Долго смотрим на рисунки. Делается немного грустно. Первый рисунок мой, второй — Сфинкса, но на самом деле они — общее достояние стаи. То самое ценное, что мы не вешаем на виду, чтобы не перестать замечать. Мы смотрим на них раз в полгода или не чаще, если решаем, что соскучились. Смотрим и вспоминаем подарившего нам их Леопарда. Смотрим, вспоминаем, грустим и переполняемся всякими важными эмоциями. Слепой тоже обычно участвует в этом. Он достигает нужного состояния своими способами, насчет которых мы можем только строить догадки. Но бдения перед рисунками не пропускает никогда. Коридорные звери доступны его пальцам, их он знает не хуже нас. Перед тем, как закрасить, Леопард процарапывал на стенах контур рисунка. А эти он знает с наших слов. И вот мы стоим и сидим перед нашим богатством. Смотрим на него — и не смотрим. Но видим. Слушаем и размышляем. Вешаем карту на место и возвращаемся к повседневным делам. Курильщик ни о чем не спрашивает, что немного странно. Может, он тоже наконец повзрослел?
Инструкция о передвижении колясника
Пункт 29: В некоторых случаях перемещение на подоконник может осуществляться с помощью напарника, находящегося на подоконнике. Это существенно облегчает задачу перемещаемого. Рекомендация по тех. безопасности: вес напарника должен превышать вес поднимаемого.
«Блюм». № 18. «РЕЦЕПТЫ ОТ ШАКАЛА»
Курильщик лежа на полу, перелистывает старые номера «Блюма», постепенно склоняясь к мысли, что львиную часть статей в него поставлял Шакал.
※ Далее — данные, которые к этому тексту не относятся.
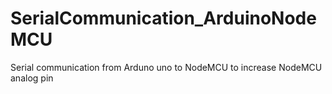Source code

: # SerialCommunication_ArduinoNodeMCU
Serial communication from Arduno uno to NodeMCU to increase NodeMCU analog pin
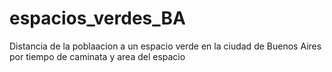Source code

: # espacios_verdes_BA
Distancia de la poblaacion a un espacio verde en la ciudad de Buenos Aires por tiempo de caminata y area del espacio

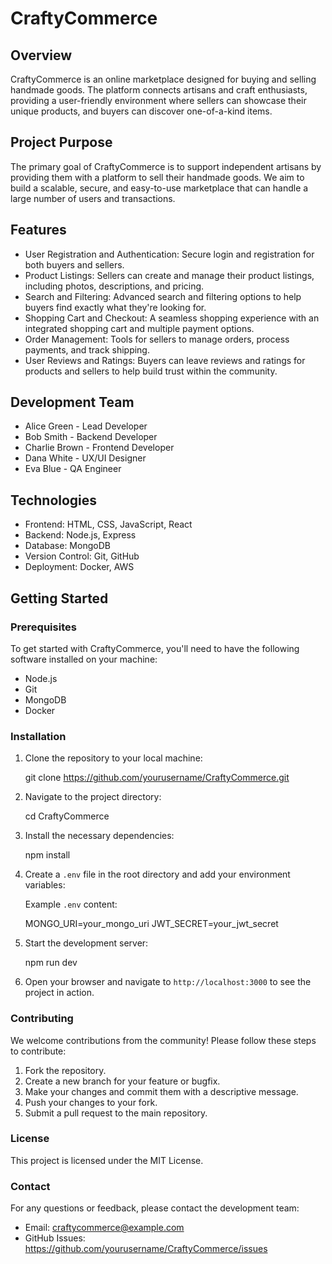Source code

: # CraftyCommerce

## Overview

CraftyCommerce is an online marketplace designed for buying and selling handmade goods. The platform connects artisans and craft enthusiasts, providing a user-friendly environment where sellers can showcase their unique products, and buyers can discover one-of-a-kind items.

## Project Purpose

The primary goal of CraftyCommerce is to support independent artisans by providing them with a platform to sell their handmade goods. We aim to build a scalable, secure, and easy-to-use marketplace that can handle a large number of users and transactions.

## Features

- User Registration and Authentication: Secure login and registration for both buyers and sellers.
- Product Listings: Sellers can create and manage their product listings, including photos, descriptions, and pricing.
- Search and Filtering: Advanced search and filtering options to help buyers find exactly what they're looking for.
- Shopping Cart and Checkout: A seamless shopping experience with an integrated shopping cart and multiple payment options.
- Order Management: Tools for sellers to manage orders, process payments, and track shipping.
- User Reviews and Ratings: Buyers can leave reviews and ratings for products and sellers to help build trust within the community.

## Development Team

- Alice Green - Lead Developer
- Bob Smith - Backend Developer
- Charlie Brown - Frontend Developer
- Dana White - UX/UI Designer
- Eva Blue - QA Engineer

## Technologies

- Frontend: HTML, CSS, JavaScript, React
- Backend: Node.js, Express
- Database: MongoDB
- Version Control: Git, GitHub
- Deployment: Docker, AWS

## Getting Started

### Prerequisites

To get started with CraftyCommerce, you'll need to have the following software installed on your machine:

- Node.js
- Git
- MongoDB
- Docker

### Installation

1. Clone the repository to your local machine:

   git clone https://github.com/yourusername/CraftyCommerce.git

2. Navigate to the project directory:

   cd CraftyCommerce

3. Install the necessary dependencies:

   npm install

4. Create a `.env` file in the root directory and add your environment variables:

   Example `.env` content:

   MONGO_URI=your_mongo_uri
   JWT_SECRET=your_jwt_secret

5. Start the development server:

   npm run dev

6. Open your browser and navigate to `http://localhost:3000` to see the project in action.

### Contributing

We welcome contributions from the community! Please follow these steps to contribute:

1. Fork the repository.
2. Create a new branch for your feature or bugfix.
3. Make your changes and commit them with a descriptive message.
4. Push your changes to your fork.
5. Submit a pull request to the main repository.

### License

This project is licensed under the MIT License.

### Contact

For any questions or feedback, please contact the development team:

- Email: craftycommerce@example.com
- GitHub Issues: https://github.com/yourusername/CraftyCommerce/issues
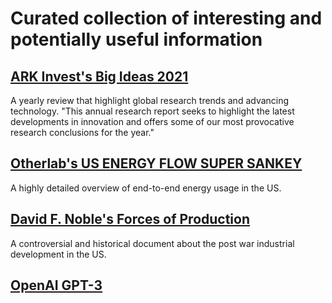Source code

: # Curated collection of interesting and potentially useful information 

## [ARK Invest's Big Ideas 2021](https://research.ark-invest.com/hubfs/1_Download_Files_ARK-Invest/White_Papers/ARK–Invest_BigIdeas_2021.pdf?hsCtaTracking=4e1a031b-7ed7-4fb2-929c-072267eda5fc%7Cee55057a-bc7b-441e-8b96-452ec1efe34c)

A yearly review that highlight global research trends and advancing technology. "This annual research report seeks to highlight the latest developments in innovation and offers some of our most provocative research conclusions for the year." 

## [Otherlab's US ENERGY FLOW SUPER SANKEY](https://www.otherlab.com/blog-posts/us-energy-flow-super-sankey)

A highly detailed overview of end-to-end energy usage in the US. 

## [David F. Noble's Forces of Production](docs/david_f-_noble_david_f-_noble_forces_of_productbookza-org-2.pdf)
A controversial and historical document about the post war industrial development in the US.

## [OpenAI GPT-3](https://openai.com/blog/openai-api/)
Лорд считает часы до встречи картежников в условленном месте. Слепой тоже ждет. Затишья в Доме. Перехода в ночь. Когда можно будет отправится на поиски Леса. Горбач приманивает сон игрой на флейте. Сфинкс слушает. Искрящего раздражением Курильщика.
В комнате две ядовитые зоны. Вокруг Курильщика и вокруг Черного.
— Я подозреваю, — говорит Табаки, дожевывая предсонный запас бутербродов, — что у нас сегодня Самая Длинная.
— Очень может быть, — отзывается Сфинкс. — Даже весьма похоже на то, — нн толкает коленом Слепого, — Эй! А ты как считаешь?
— Да, — соглашается Слепой, — вполне возможно. В этом году почему-то раньше. Может даже, их будет несколько.
— Это что-то новое, — говорит Табаки. — Это я слышу в первый раз! А отчего и почему ты считаешь, что такое может случиться?